Data shown below:
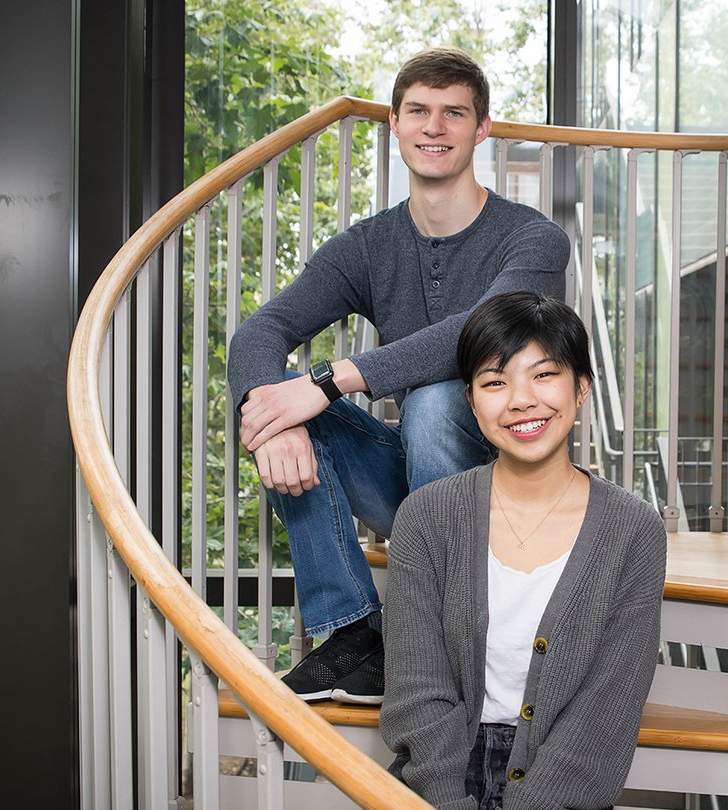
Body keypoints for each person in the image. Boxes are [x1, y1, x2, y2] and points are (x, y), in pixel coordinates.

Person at [226, 48, 571, 705]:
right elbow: (257, 336)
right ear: (395, 123)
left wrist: (327, 380)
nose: (434, 127)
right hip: (420, 493)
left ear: (482, 129)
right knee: (280, 408)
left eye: (453, 113)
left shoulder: (534, 239)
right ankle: (356, 632)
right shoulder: (366, 246)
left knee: (437, 402)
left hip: (511, 496)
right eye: (418, 111)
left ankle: (442, 632)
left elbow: (478, 332)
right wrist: (274, 421)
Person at [380, 290, 667, 810]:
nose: (520, 400)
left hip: (564, 788)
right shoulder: (426, 517)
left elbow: (606, 709)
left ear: (581, 388)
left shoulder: (633, 529)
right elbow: (417, 691)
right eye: (494, 382)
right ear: (471, 400)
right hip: (438, 784)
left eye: (544, 375)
End of Data shown.
* **Exercise directions**: Repeat the data above starting at the line with "right knee: (280, 408)" and ending at its last line, exactly, with no other lines.

* **Task answer**:
right knee: (280, 408)
left eye: (453, 113)
left shoulder: (534, 239)
right ankle: (356, 632)
right shoulder: (366, 246)
left knee: (437, 402)
left hip: (511, 496)
right eye: (418, 111)
left ankle: (442, 632)
left elbow: (478, 332)
right wrist: (274, 421)
Person at [380, 290, 667, 810]:
nose: (520, 400)
left hip: (564, 788)
right shoulder: (426, 517)
left elbow: (606, 709)
left ear: (581, 388)
left shoulder: (633, 529)
right elbow: (417, 691)
right eye: (494, 382)
right ear: (471, 400)
right hip: (438, 784)
left eye: (544, 375)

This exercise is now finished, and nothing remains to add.